This year’s Royal meeting signalled a breakthrough success for Pennsylvania’s new stallion Lord Shanakill, whose four-year-old colt My Dream Boat produced a smart turn of foot to land the Group 1 Prince of Wales’s Stakes.

The Clive Cox-trained star had first sprung to prominence in the Group 3 Prix Perth at Saint-Cloud in November and followed this up with victory in the Group 3 Gordon Richards Stakes at Sandown in May. The Royal Ascot win came as a surprise to most of the racing fraternity, in what was an emotional triumph for jockey Adam Kirby, who claimed two notable Group 1s in the week he became a father.

John Osborne, Chief Executive of the Irish National Stud, was delighted with My Dream Boat’s rise to glory after standing Lord Shanakill for his first five years. It was made more meaningful considering the colt wasn’t lucrative for his breeder, Patrick Monahan, selling for just €3,500 as a yearling.

“It’s a dream come true really for a small breeder with a handful of mares to produce a winner on the greatest stage of all, in one of the most prestigious races in the calendar,” said Osborne.

A $110,000 yearling, Lord Shanakill’s achievement comes on the back of his move across the Atlantic to Pin Oak Lane Farm, in southern Pennsylvania. The ten-year-old made the trip from County Kildare last November, having stood at €5,000 for four of his five years after his retirement from racing in 2010. The Irish National Stud still owns Lord Shanakill and as such remains very closely connected to him and his future.

The move strikes parallels with his second highest-rated offspring, Mr Brightside. The former Jeremy Noseda inmate has been given a fresh chance in the US with trainer Patrick Gallagher, finishing runner-up in last year’s Grade 2 Twilight Derby at Santa Anita.

Lord Shanakill now joins his sire Speightstown on the east coast having become his first Group 1 winner and the first of his progeny to retire to stud. A $2 million breeze-up buy, Speightstown has developed into a champion sire in the US. His racing career only reached its peak as a six-year-old, with his final race bringing victory in the Breeders’ Cup Sprint in 2004.

On the back of My Dream Boat’s success as a four-year-old, it may seem that Spieghtstown’s slower maturing tendency has found its way down the bloodline. This proves contrary to early assumptions that Lord Shanakill would produce sharper types in line with his own early days as a racehorse, when he ran eight times as a two-year-old, winning the Group 2 Mill Reef Stakes and going down by a head in the Group 1 Dewhurst Stakes. At three Lord Shanakill made his top-level breakthrough in the Prix Jean Prat at Chantilly.
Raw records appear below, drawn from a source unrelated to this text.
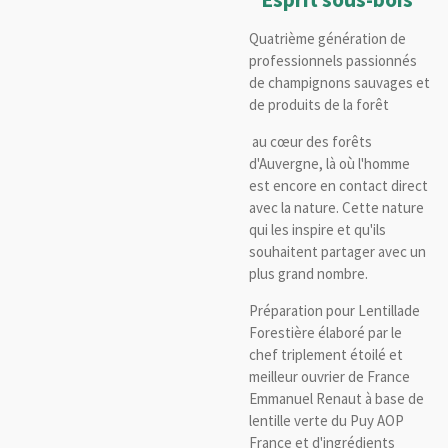
Quatrième génération de
professionnels passionnés
de champignons sauvages et
de produits de la forêt
au cœur des forêts
d'Auvergne, là où l'homme
est encore en contact direct
avec la nature. Cette nature
qui les inspire et qu'ils
souhaitent partager avec un
plus grand nombre.
Préparation pour Lentillade
Forestière élaboré par le
chef triplement étoilé et
meilleur ouvrier de France
Emmanuel Renaut à base de
lentille verte du Puy AOP
France et d'ingrédients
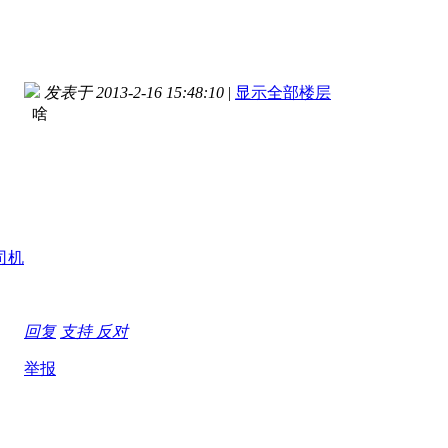
发表于 2013-2-16 15:48:10
|
显示全部楼层
啥
回复
支持
反对
举报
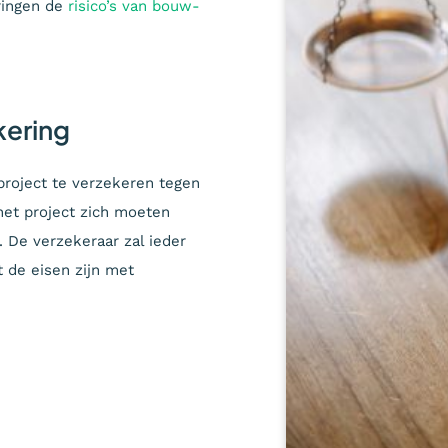
ringen de
risico’s van bouw-
kering
project te verzekeren tegen
het project zich moeten
 De verzekeraar zal ieder
t de eisen zijn met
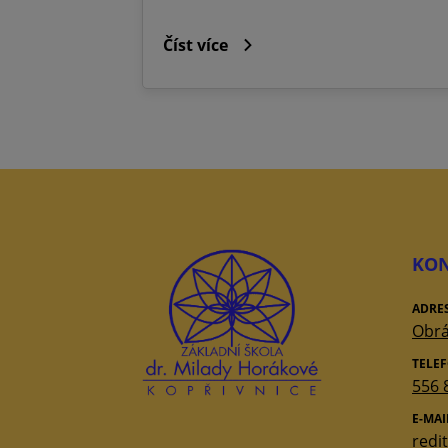
Číst více
KON
ADRE
Obrá
TELE
556 
E-MAI
redi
Osborne said: “I suppose there was an assumption that Lord Shanakill would produce very precocious two-year-olds and the yearling sales of his first crop would have indicated that.

“But the horses have proved to be a little more like Speightstown, as they have tended to be better with a little bit of time.”
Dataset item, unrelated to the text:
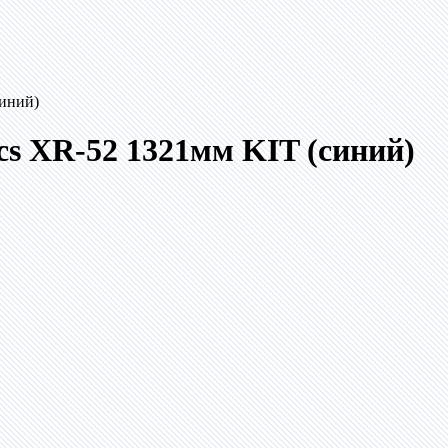
синий)
ics XR-52 1321мм KIT (синий)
Dr William Solomon, who instigated Lord Shanakill’s European departure, has developed Pin Oak Lane Farm into one of the leading studs in Pennsylvania, a region very much on the up from a breeding sense. The stud mainly handles dirt sprinters, but Solomon has gone on record as saying he believes Lord Shanakill will prove highly effective given his American pedigree.

His unraced dam Green Room, herself a half-sister to Spanish Fern, winner of the Grade 1 Yellow Ribbon Stakes, has also produced Group 1 Fillies’ Mile winner Together Forever, while her bay filly by Sea The Stars sold for €1.1m at Goffs in 2014.

Osborne is confident that for the time being, Lord Shanakill’s move to the US is unlikely to be reversed any time soon.

The people who support him in Pennsylvania deserve to see the fruits of their investment and my guess is he will probably remain in the States

“From what I can tell he’s happy to continue out there and it’s very difficult when a horse starts to chop and change,” reflected Osborne.

“The people who support him in Pennsylvania deserve to see the fruits of their investment and my guess is he will probably remain in the States.”

As the Royal meeting came at the very end of the breeding season, connections are unlikely to know at this stage what impact his first Group 1 win will have in terms of the make-up of his book next year. However My Dream Boat’s Group 3 wins earlier in the season did boost interest.

“The Group 1 is what he probably needed and it arrived just a little too late for this season, but those who did support him were very pleased with themselves,” said Osborne.

“The Gordon Richards [Stakes] certainly raised a few eyebrows when he won that in April and added a few mares to the book.”

My Dream Boat could add another Group 1 to his sire’s record this weekend as he bids to win the Coral Eclipse for owners Paul and Clare Rooney, whose investment in Flat racing continues apace.